Direct Methanol Fuel Cells (DMFC)

The direct methanol fuel cell is a variant of the PEM fuel cell which uses methanol directly without prior reforming. The methanol is converted to carbon dioxide and hydrogen at the anode. The hydrogen then goes on to react with oxygen as in a standard PEM fuel cell.

Anode Reaction: CH3OH+ H2O → CO2 + 6H+ + 6e-

Cathode Reaction: 3/2O2 + 6H+ + 6e- → 3H2O

Cell Reaction: CH3OH+ 3/2O2 → CO2 + 2H2O

These cells are expected to operate at around 120°C, which is slightly higher than the standard PEM fuel cell, and give efficiencies of around 40 per cent. One drawback is that the low temperature conversion of methanol to hydrogen and carbon dioxide needs a larger quantity of platinum catalyst than in conventional PEM cells. This increased cost is, however, expected to be more than outweighed by the convenience of using liquid fuel and the ability to function without a reforming unit. The technology behind direct methanol fuel cells is still in the early stages of development but it has been successfully demonstrated powering mobile phones and laptop computers, potential target end uses in future years.

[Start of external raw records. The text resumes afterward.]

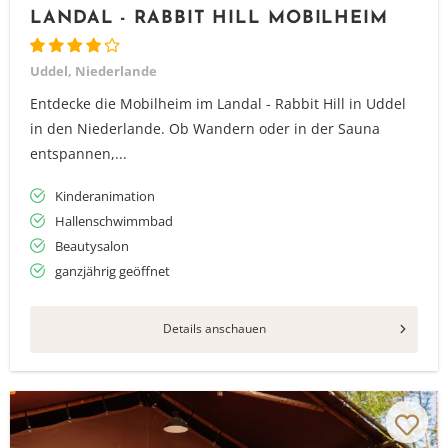
LANDAL - RABBIT HILL MOBILHEIM
Uddel, Niederlande
Entdecke die Mobilheim im Landal - Rabbit Hill in Uddel
in den Niederlande. Ob Wandern oder in der Sauna
entspannen,...
Kinderanimation
Hallenschwimmbad
Beautysalon
ganzjährig geöffnet
Details anschauen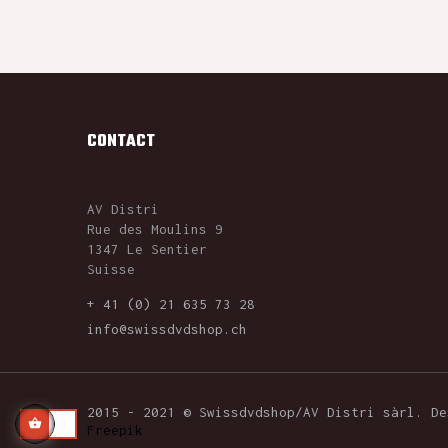
CONTACT
AV Distri
Rue des Moulins 9
1347 Le Sentier
Suisse
+ 41 (0) 21 635 73 28
info@swissdvdshop.ch
2015 - 2021 © Swissdvdshop/AV Distri sàrl. D
Freepik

Regenerative Fuel Cells (RFC)

The concept of the regenerative fuel cell is relatively new but is being researched by a number of groups around the world. This technology works on the same basis as a conventional cell in that hydrogen and oxygen are used to generate electricity, heat and water. The difference is that the regenerative cell also performs the reverse reaction, that is electrolysis. The water generated in the fuel cell is fed to a solar powered electrolyser where it is separated into its constituent components of hydrogen and oxygen which are then fed back to the fuel cell. In this way a closed system is formed which does not require external hydrogen generation. The development of a commercial system is some way off and there are a number of issues that need to be addressed including cost and the perfecting of a reliable way of harnessing solar power.